Converting a int to a BCD byte array

Question

I want to convert an int to a byte[2] array using BCD.

The int in question will come from DateTime representing the Year and must be converted to two bytes.

Is there any pre-made function that does this or can you give me a simple way of doing this?

example:

int year = 2010

would output:

byte[2]{0x20, 0x10};

Answer 1

    static byte[] Year2Bcd(int year) {
        if (year < 0 || year > 9999) throw new ArgumentException();
        int bcd = 0;
        for (int digit = 0; digit < 4; ++digit) {
            int nibble = year % 10;
            bcd |= nibble << (digit * 4);
            year /= 10;
        }
        return new byte[] { (byte)((bcd >> 8) & 0xff), (byte)(bcd & 0xff) };
    }

Beware that you asked for a big-endian result, that's a bit unusual.

Answer 2

Use this method.

    public static byte[] ToBcd(int value){
        if(value<0 || value>99999999)
            throw new ArgumentOutOfRangeException("value");
        byte[] ret=new byte[4];
        for(int i=0;i<4;i++){
            ret[i]=(byte)(value%10);
            value/=10;
            ret[i]|=(byte)((value%10)<<4);
            value/=10;
        }
        return ret;
    }

This is essentially how it works.

• If the value is less than 0 or greater than 99999999, the value won't fit in four bytes.

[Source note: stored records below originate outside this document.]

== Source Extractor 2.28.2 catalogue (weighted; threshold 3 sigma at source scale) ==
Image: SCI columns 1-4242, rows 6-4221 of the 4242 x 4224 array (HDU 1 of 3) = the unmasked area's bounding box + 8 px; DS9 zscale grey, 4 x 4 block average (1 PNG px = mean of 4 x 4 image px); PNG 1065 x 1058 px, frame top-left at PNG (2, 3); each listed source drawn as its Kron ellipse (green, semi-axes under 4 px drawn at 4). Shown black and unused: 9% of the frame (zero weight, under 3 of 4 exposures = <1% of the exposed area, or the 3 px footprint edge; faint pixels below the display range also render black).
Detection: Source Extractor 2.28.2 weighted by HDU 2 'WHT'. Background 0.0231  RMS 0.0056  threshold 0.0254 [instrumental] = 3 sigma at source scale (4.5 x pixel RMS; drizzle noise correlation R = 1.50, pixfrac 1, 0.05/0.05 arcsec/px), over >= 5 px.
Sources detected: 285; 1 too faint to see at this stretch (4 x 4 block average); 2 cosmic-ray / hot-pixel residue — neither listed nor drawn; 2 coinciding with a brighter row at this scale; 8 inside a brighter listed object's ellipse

More formally, if the value is less than 0 or is 10^(n*2) or greater, where n is the number of bytes, the value won't fit in n bytes.
• For each byte:
  • Set that byte to the remainder of the value-divided-by-10 to the byte. (This will place the last digit in the low nibble [half-byte] of the current byte.)
  • Divide the value by 10.
  • Add 16 times the remainder of the value-divided-by-10 to the byte. (This will place the now-last digit in the high nibble of the current byte.)
  • Divide the value by 10.

(One optimization is to set every byte to 0 beforehand -- which is implicitly done by .NET when it allocates a new array -- and to stop iterating when the value reaches 0. This latter optimization is not done in the code above, for simplicity. Also, if available, some compilers or assemblers offer a divide/remainder routine that allows retrieving the quotient and remainder in one division step, an optimization which is not usually necessary though.)